**ACTION ITEM:** Copy all lines below exactly as written. Leave pictures out.

***** THE RECORDS *****

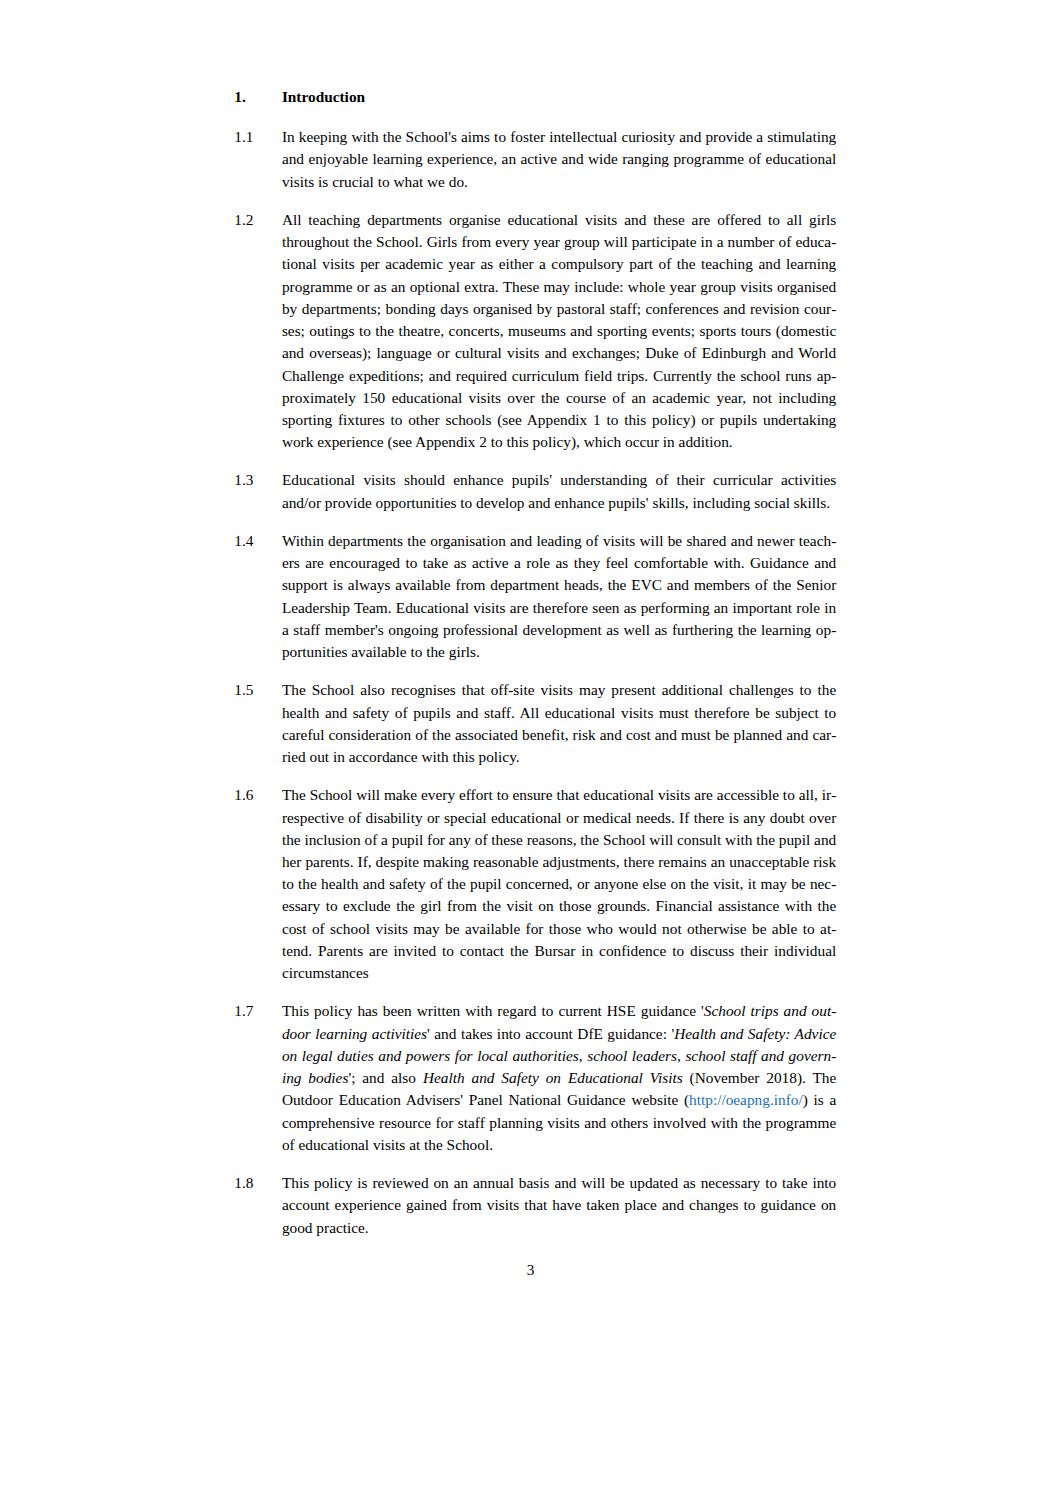1. Introduction
1.1
In keeping with the School's aims to foster intellectual curiosity and provide a stimulating and enjoyable learning experience, an active and wide ranging programme of educational visits is crucial to what we do.
1.2
All teaching departments organise educational visits and these are offered to all girls throughout the School. Girls from every year group will participate in a number of educational visits per academic year as either a compulsory part of the teaching and learning programme or as an optional extra. These may include: whole year group visits organised by departments; bonding days organised by pastoral staff; conferences and revision courses; outings to the theatre, concerts, museums and sporting events; sports tours (domestic and overseas); language or cultural visits and exchanges; Duke of Edinburgh and World Challenge expeditions; and required curriculum field trips. Currently the school runs approximately 150 educational visits over the course of an academic year, not including sporting fixtures to other schools (see Appendix 1 to this policy) or pupils undertaking work experience (see Appendix 2 to this policy), which occur in addition.
1.3
Educational visits should enhance pupils' understanding of their curricular activities and/or provide opportunities to develop and enhance pupils' skills, including social skills.
1.4
Within departments the organisation and leading of visits will be shared and newer teachers are encouraged to take as active a role as they feel comfortable with. Guidance and support is always available from department heads, the EVC and members of the Senior Leadership Team. Educational visits are therefore seen as performing an important role in a staff member's ongoing professional development as well as furthering the learning opportunities available to the girls.
1.5
The School also recognises that off-site visits may present additional challenges to the health and safety of pupils and staff. All educational visits must therefore be subject to careful consideration of the associated benefit, risk and cost and must be planned and carried out in accordance with this policy.
1.6
The School will make every effort to ensure that educational visits are accessible to all, irrespective of disability or special educational or medical needs. If there is any doubt over the inclusion of a pupil for any of these reasons, the School will consult with the pupil and her parents. If, despite making reasonable adjustments, there remains an unacceptable risk to the health and safety of the pupil concerned, or anyone else on the visit, it may be necessary to exclude the girl from the visit on those grounds. Financial assistance with the cost of school visits may be available for those who would not otherwise be able to attend. Parents are invited to contact the Bursar in confidence to discuss their individual circumstances
1.7
This policy has been written with regard to current HSE guidance 'School trips and outdoor learning activities' and takes into account DfE guidance: 'Health and Safety: Advice on legal duties and powers for local authorities, school leaders, school staff and governing bodies'; and also Health and Safety on Educational Visits (November 2018). The Outdoor Education Advisers' Panel National Guidance website (http://oeapng.info/) is a comprehensive resource for staff planning visits and others involved with the programme of educational visits at the School.
1.8
This policy is reviewed on an annual basis and will be updated as necessary to take into account experience gained from visits that have taken place and changes to guidance on good practice.
3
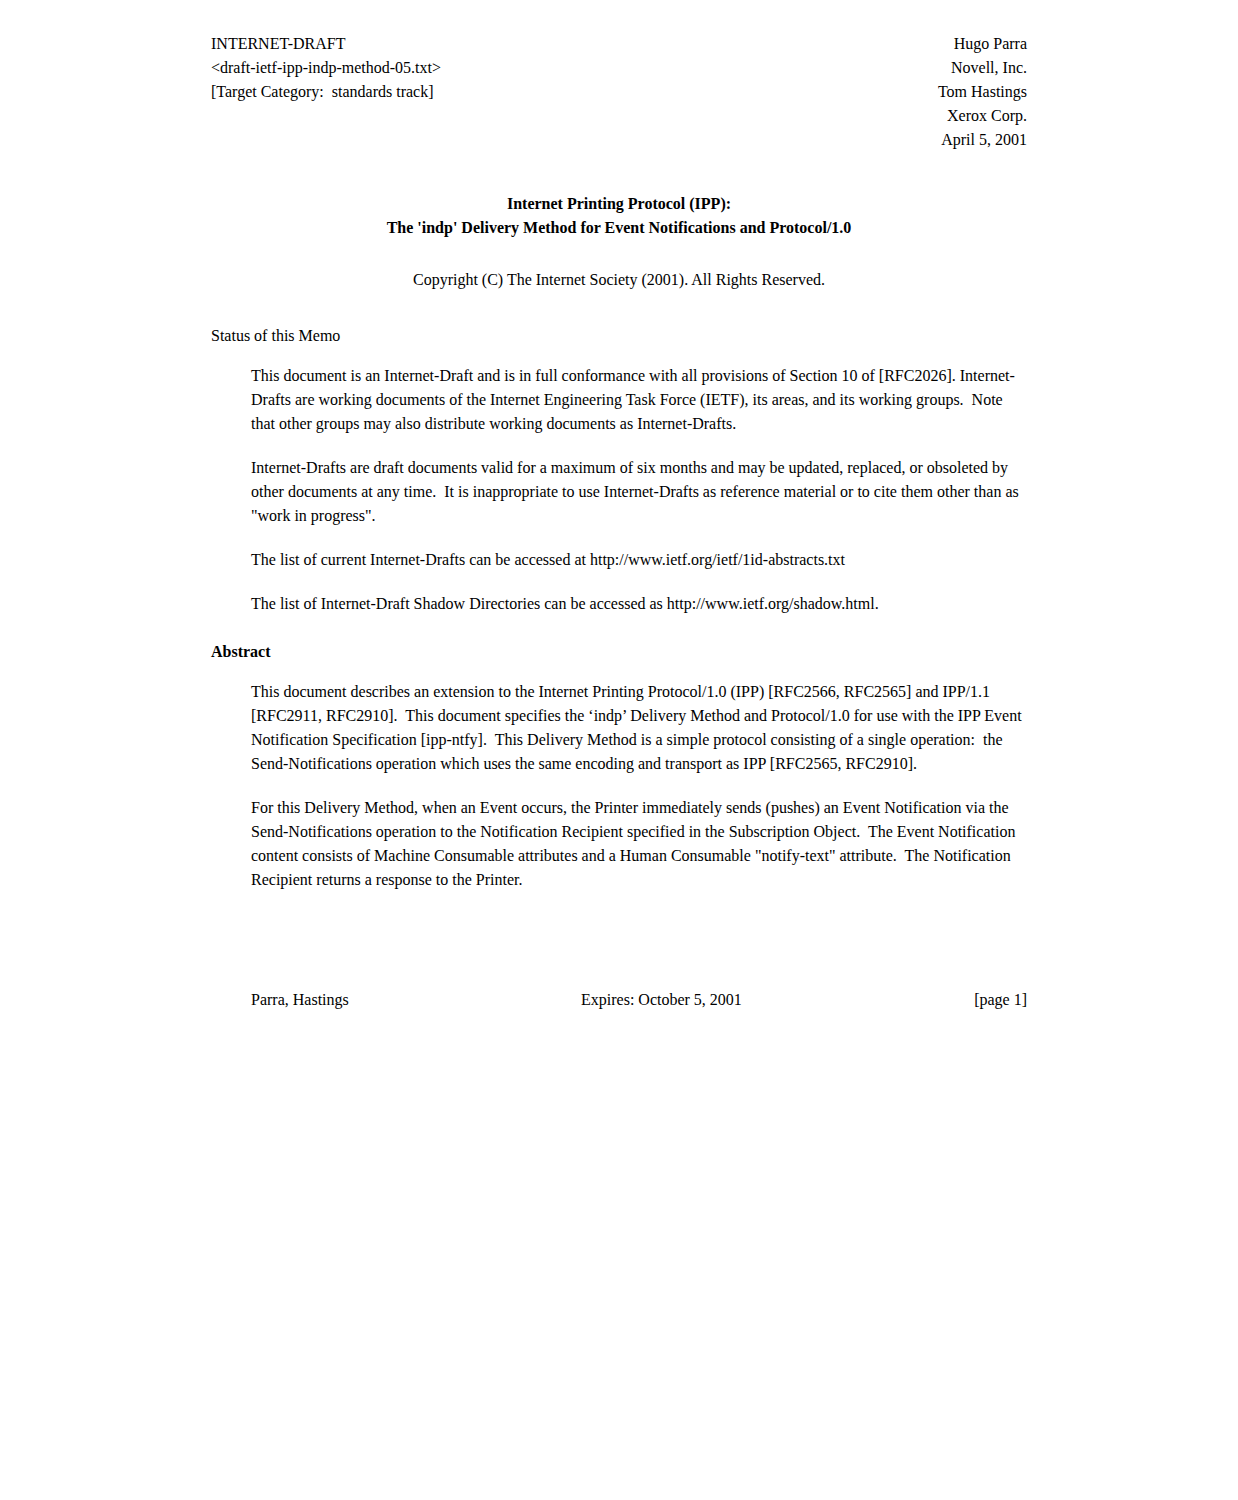INTERNET-DRAFT
<draft-ietf-ipp-indp-method-05.txt>
[Target Category: standards track]
Hugo Parra
Novell, Inc.
Tom Hastings
Xerox Corp.
April 5, 2001
Internet Printing Protocol (IPP):
The 'indp' Delivery Method for Event Notifications and Protocol/1.0
Copyright (C) The Internet Society (2001). All Rights Reserved.
Status of this Memo
This document is an Internet-Draft and is in full conformance with all provisions of Section 10 of [RFC2026]. Internet-Drafts are working documents of the Internet Engineering Task Force (IETF), its areas, and its working groups. Note that other groups may also distribute working documents as Internet-Drafts.
Internet-Drafts are draft documents valid for a maximum of six months and may be updated, replaced, or obsoleted by other documents at any time. It is inappropriate to use Internet-Drafts as reference material or to cite them other than as "work in progress".
The list of current Internet-Drafts can be accessed at http://www.ietf.org/ietf/1id-abstracts.txt
The list of Internet-Draft Shadow Directories can be accessed as http://www.ietf.org/shadow.html.
Abstract
This document describes an extension to the Internet Printing Protocol/1.0 (IPP) [RFC2566, RFC2565] and IPP/1.1 [RFC2911, RFC2910]. This document specifies the ‘indp’ Delivery Method and Protocol/1.0 for use with the IPP Event Notification Specification [ipp-ntfy]. This Delivery Method is a simple protocol consisting of a single operation: the Send-Notifications operation which uses the same encoding and transport as IPP [RFC2565, RFC2910].
For this Delivery Method, when an Event occurs, the Printer immediately sends (pushes) an Event Notification via the Send-Notifications operation to the Notification Recipient specified in the Subscription Object. The Event Notification content consists of Machine Consumable attributes and a Human Consumable "notify-text" attribute. The Notification Recipient returns a response to the Printer.
Parra, Hastings Expires: October 5, 2001 [page 1]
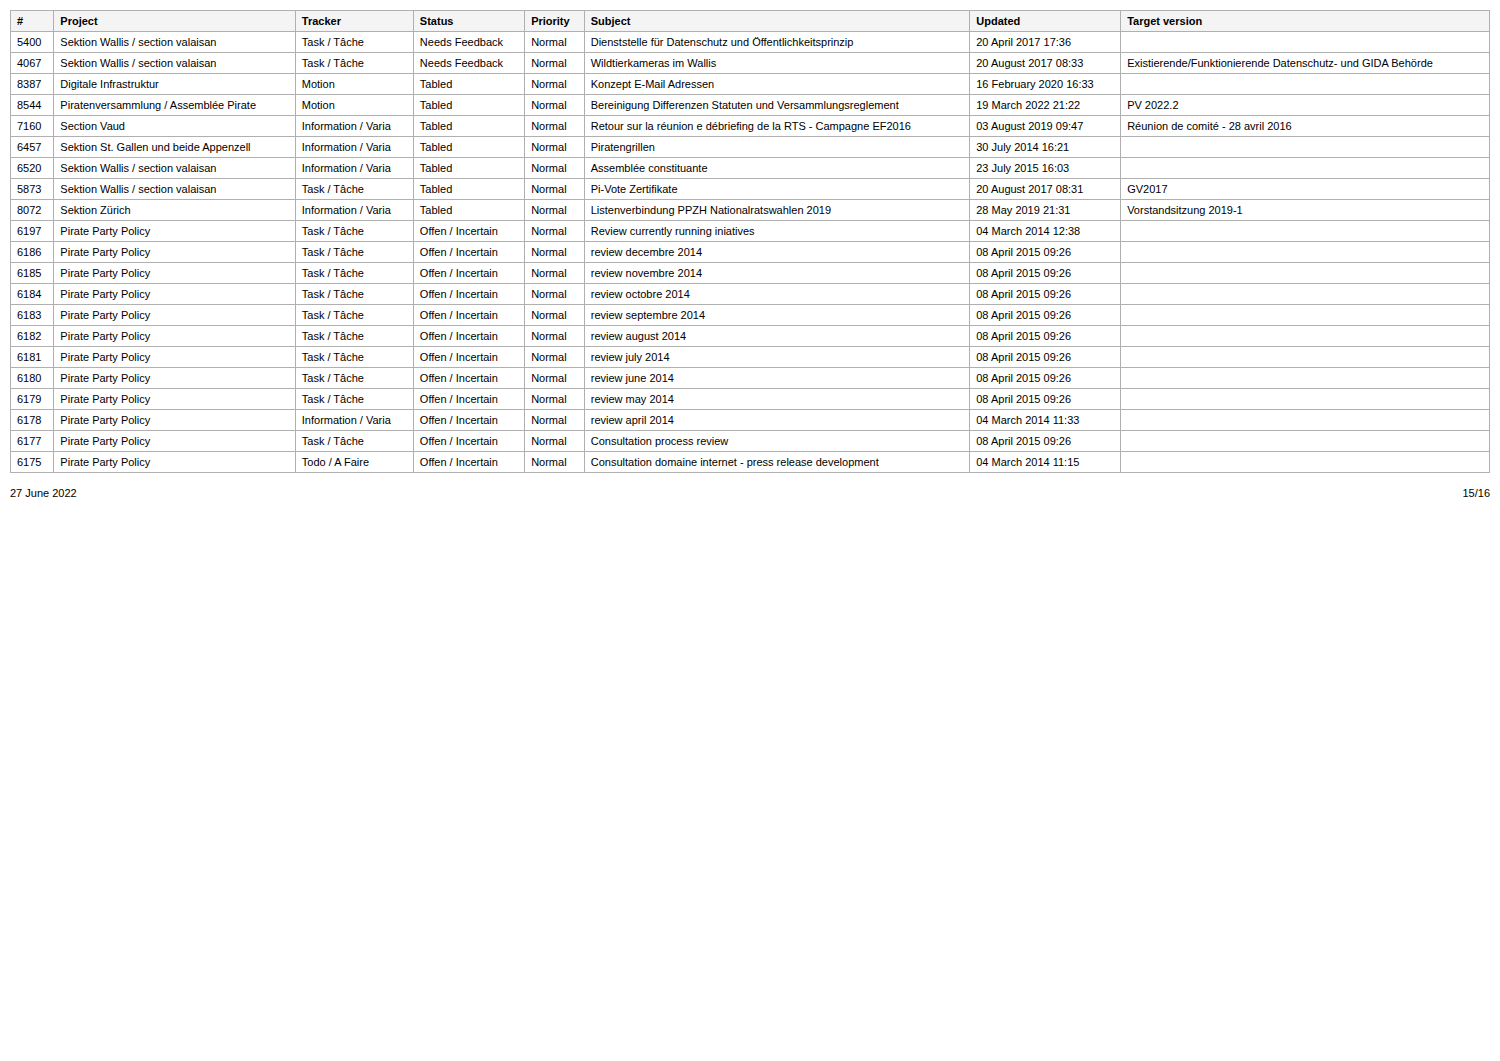| # | Project | Tracker | Status | Priority | Subject | Updated | Target version |
| --- | --- | --- | --- | --- | --- | --- | --- |
| 5400 | Sektion Wallis / section valaisan | Task / Tâche | Needs Feedback | Normal | Dienststelle für Datenschutz und Öffentlichkeitsprinzip | 20 April 2017 17:36 | |
| 4067 | Sektion Wallis / section valaisan | Task / Tâche | Needs Feedback | Normal | Wildtierkameras im Wallis | 20 August 2017 08:33 | Existierende/Funktionierende Datenschutz- und GIDA Behörde |
| 8387 | Digitale Infrastruktur | Motion | Tabled | Normal | Konzept E-Mail Adressen | 16 February 2020 16:33 | |
| 8544 | Piratenversammlung / Assemblée Pirate | Motion | Tabled | Normal | Bereinigung Differenzen Statuten und Versammlungsreglement | 19 March 2022 21:22 | PV 2022.2 |
| 7160 | Section Vaud | Information / Varia | Tabled | Normal | Retour sur la réunion e débriefing de la RTS - Campagne EF2016 | 03 August 2019 09:47 | Réunion de comité - 28 avril 2016 |
| 6457 | Sektion St. Gallen und beide Appenzell | Information / Varia | Tabled | Normal | Piratengrillen | 30 July 2014 16:21 | |
| 6520 | Sektion Wallis / section valaisan | Information / Varia | Tabled | Normal | Assemblée constituante | 23 July 2015 16:03 | |
| 5873 | Sektion Wallis / section valaisan | Task / Tâche | Tabled | Normal | Pi-Vote Zertifikate | 20 August 2017 08:31 | GV2017 |
| 8072 | Sektion Zürich | Information / Varia | Tabled | Normal | Listenverbindung PPZH Nationalratswahlen 2019 | 28 May 2019 21:31 | Vorstandsitzung 2019-1 |
| 6197 | Pirate Party Policy | Task / Tâche | Offen / Incertain | Normal | Review currently running iniatives | 04 March 2014 12:38 | |
| 6186 | Pirate Party Policy | Task / Tâche | Offen / Incertain | Normal | review decembre 2014 | 08 April 2015 09:26 | |
| 6185 | Pirate Party Policy | Task / Tâche | Offen / Incertain | Normal | review novembre 2014 | 08 April 2015 09:26 | |
| 6184 | Pirate Party Policy | Task / Tâche | Offen / Incertain | Normal | review octobre 2014 | 08 April 2015 09:26 | |
| 6183 | Pirate Party Policy | Task / Tâche | Offen / Incertain | Normal | review septembre 2014 | 08 April 2015 09:26 | |
| 6182 | Pirate Party Policy | Task / Tâche | Offen / Incertain | Normal | review august 2014 | 08 April 2015 09:26 | |
| 6181 | Pirate Party Policy | Task / Tâche | Offen / Incertain | Normal | review july 2014 | 08 April 2015 09:26 | |
| 6180 | Pirate Party Policy | Task / Tâche | Offen / Incertain | Normal | review june 2014 | 08 April 2015 09:26 | |
| 6179 | Pirate Party Policy | Task / Tâche | Offen / Incertain | Normal | review may 2014 | 08 April 2015 09:26 | |
| 6178 | Pirate Party Policy | Information / Varia | Offen / Incertain | Normal | review april 2014 | 04 March 2014 11:33 | |
| 6177 | Pirate Party Policy | Task / Tâche | Offen / Incertain | Normal | Consultation process review | 08 April 2015 09:26 | |
| 6175 | Pirate Party Policy | Todo / A Faire | Offen / Incertain | Normal | Consultation domaine internet - press release development | 04 March 2014 11:15 | |
27 June 2022 15/16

*****

**SOLUTION TO THIS EXERCISE:**
1. Introduction
1.1
In keeping with the School's aims to foster intellectual curiosity and provide a stimulating and enjoyable learning experience, an active and wide ranging programme of educational visits is crucial to what we do.
1.2
All teaching departments organise educational visits and these are offered to all girls throughout the School. Girls from every year group will participate in a number of educational visits per academic year as either a compulsory part of the teaching and learning programme or as an optional extra. These may include: whole year group visits organised by departments; bonding days organised by pastoral staff; conferences and revision courses; outings to the theatre, concerts, museums and sporting events; sports tours (domestic and overseas); language or cultural visits and exchanges; Duke of Edinburgh and World Challenge expeditions; and required curriculum field trips. Currently the school runs approximately 150 educational visits over the course of an academic year, not including sporting fixtures to other schools (see Appendix 1 to this policy) or pupils undertaking work experience (see Appendix 2 to this policy), which occur in addition.
1.3
Educational visits should enhance pupils' understanding of their curricular activities and/or provide opportunities to develop and enhance pupils' skills, including social skills.
1.4
Within departments the organisation and leading of visits will be shared and newer teachers are encouraged to take as active a role as they feel comfortable with. Guidance and support is always available from department heads, the EVC and members of the Senior Leadership Team. Educational visits are therefore seen as performing an important role in a staff member's ongoing professional development as well as furthering the learning opportunities available to the girls.
1.5
The School also recognises that off-site visits may present additional challenges to the health and safety of pupils and staff. All educational visits must therefore be subject to careful consideration of the associated benefit, risk and cost and must be planned and carried out in accordance with this policy.
1.6
The School will make every effort to ensure that educational visits are accessible to all, irrespective of disability or special educational or medical needs. If there is any doubt over the inclusion of a pupil for any of these reasons, the School will consult with the pupil and her parents. If, despite making reasonable adjustments, there remains an unacceptable risk to the health and safety of the pupil concerned, or anyone else on the visit, it may be necessary to exclude the girl from the visit on those grounds. Financial assistance with the cost of school visits may be available for those who would not otherwise be able to attend. Parents are invited to contact the Bursar in confidence to discuss their individual circumstances
1.7
This policy has been written with regard to current HSE guidance 'School trips and outdoor learning activities' and takes into account DfE guidance: 'Health and Safety: Advice on legal duties and powers for local authorities, school leaders, school staff and governing bodies'; and also Health and Safety on Educational Visits (November 2018). The Outdoor Education Advisers' Panel National Guidance website (http://oeapng.info/) is a comprehensive resource for staff planning visits and others involved with the programme of educational visits at the School.
1.8
This policy is reviewed on an annual basis and will be updated as necessary to take into account experience gained from visits that have taken place and changes to guidance on good practice.
3
INTERNET-DRAFT
<draft-ietf-ipp-indp-method-05.txt>
[Target Category: standards track]
Hugo Parra
Novell, Inc.
Tom Hastings
Xerox Corp.
April 5, 2001
Internet Printing Protocol (IPP):
The 'indp' Delivery Method for Event Notifications and Protocol/1.0
Copyright (C) The Internet Society (2001). All Rights Reserved.
Status of this Memo
This document is an Internet-Draft and is in full conformance with all provisions of Section 10 of [RFC2026]. Internet-Drafts are working documents of the Internet Engineering Task Force (IETF), its areas, and its working groups. Note that other groups may also distribute working documents as Internet-Drafts.
Internet-Drafts are draft documents valid for a maximum of six months and may be updated, replaced, or obsoleted by other documents at any time. It is inappropriate to use Internet-Drafts as reference material or to cite them other than as "work in progress".
The list of current Internet-Drafts can be accessed at http://www.ietf.org/ietf/1id-abstracts.txt
The list of Internet-Draft Shadow Directories can be accessed as http://www.ietf.org/shadow.html.
Abstract
This document describes an extension to the Internet Printing Protocol/1.0 (IPP) [RFC2566, RFC2565] and IPP/1.1 [RFC2911, RFC2910]. This document specifies the ‘indp’ Delivery Method and Protocol/1.0 for use with the IPP Event Notification Specification [ipp-ntfy]. This Delivery Method is a simple protocol consisting of a single operation: the Send-Notifications operation which uses the same encoding and transport as IPP [RFC2565, RFC2910].
For this Delivery Method, when an Event occurs, the Printer immediately sends (pushes) an Event Notification via the Send-Notifications operation to the Notification Recipient specified in the Subscription Object. The Event Notification content consists of Machine Consumable attributes and a Human Consumable "notify-text" attribute. The Notification Recipient returns a response to the Printer.
Parra, Hastings Expires: October 5, 2001 [page 1]
| # | Project | Tracker | Status | Priority | Subject | Updated | Target version |
| --- | --- | --- | --- | --- | --- | --- | --- |
| 5400 | Sektion Wallis / section valaisan | Task / Tâche | Needs Feedback | Normal | Dienststelle für Datenschutz und Öffentlichkeitsprinzip | 20 April 2017 17:36 | |
| 4067 | Sektion Wallis / section valaisan | Task / Tâche | Needs Feedback | Normal | Wildtierkameras im Wallis | 20 August 2017 08:33 | Existierende/Funktionierende Datenschutz- und GIDA Behörde |
| 8387 | Digitale Infrastruktur | Motion | Tabled | Normal | Konzept E-Mail Adressen | 16 February 2020 16:33 | |
| 8544 | Piratenversammlung / Assemblée Pirate | Motion | Tabled | Normal | Bereinigung Differenzen Statuten und Versammlungsreglement | 19 March 2022 21:22 | PV 2022.2 |
| 7160 | Section Vaud | Information / Varia | Tabled | Normal | Retour sur la réunion e débriefing de la RTS - Campagne EF2016 | 03 August 2019 09:47 | Réunion de comité - 28 avril 2016 |
| 6457 | Sektion St. Gallen und beide Appenzell | Information / Varia | Tabled | Normal | Piratengrillen | 30 July 2014 16:21 | |
| 6520 | Sektion Wallis / section valaisan | Information / Varia | Tabled | Normal | Assemblée constituante | 23 July 2015 16:03 | |
| 5873 | Sektion Wallis / section valaisan | Task / Tâche | Tabled | Normal | Pi-Vote Zertifikate | 20 August 2017 08:31 | GV2017 |
| 8072 | Sektion Zürich | Information / Varia | Tabled | Normal | Listenverbindung PPZH Nationalratswahlen 2019 | 28 May 2019 21:31 | Vorstandsitzung 2019-1 |
| 6197 | Pirate Party Policy | Task / Tâche | Offen / Incertain | Normal | Review currently running iniatives | 04 March 2014 12:38 | |
| 6186 | Pirate Party Policy | Task / Tâche | Offen / Incertain | Normal | review decembre 2014 | 08 April 2015 09:26 | |
| 6185 | Pirate Party Policy | Task / Tâche | Offen / Incertain | Normal | review novembre 2014 | 08 April 2015 09:26 | |
| 6184 | Pirate Party Policy | Task / Tâche | Offen / Incertain | Normal | review octobre 2014 | 08 April 2015 09:26 | |
| 6183 | Pirate Party Policy | Task / Tâche | Offen / Incertain | Normal | review septembre 2014 | 08 April 2015 09:26 | |
| 6182 | Pirate Party Policy | Task / Tâche | Offen / Incertain | Normal | review august 2014 | 08 April 2015 09:26 | |
| 6181 | Pirate Party Policy | Task / Tâche | Offen / Incertain | Normal | review july 2014 | 08 April 2015 09:26 | |
| 6180 | Pirate Party Policy | Task / Tâche | Offen / Incertain | Normal | review june 2014 | 08 April 2015 09:26 | |
| 6179 | Pirate Party Policy | Task / Tâche | Offen / Incertain | Normal | review may 2014 | 08 April 2015 09:26 | |
| 6178 | Pirate Party Policy | Information / Varia | Offen / Incertain | Normal | review april 2014 | 04 March 2014 11:33 | |
| 6177 | Pirate Party Policy | Task / Tâche | Offen / Incertain | Normal | Consultation process review | 08 April 2015 09:26 | |
| 6175 | Pirate Party Policy | Todo / A Faire | Offen / Incertain | Normal | Consultation domaine internet - press release development | 04 March 2014 11:15 | |
27 June 2022 15/16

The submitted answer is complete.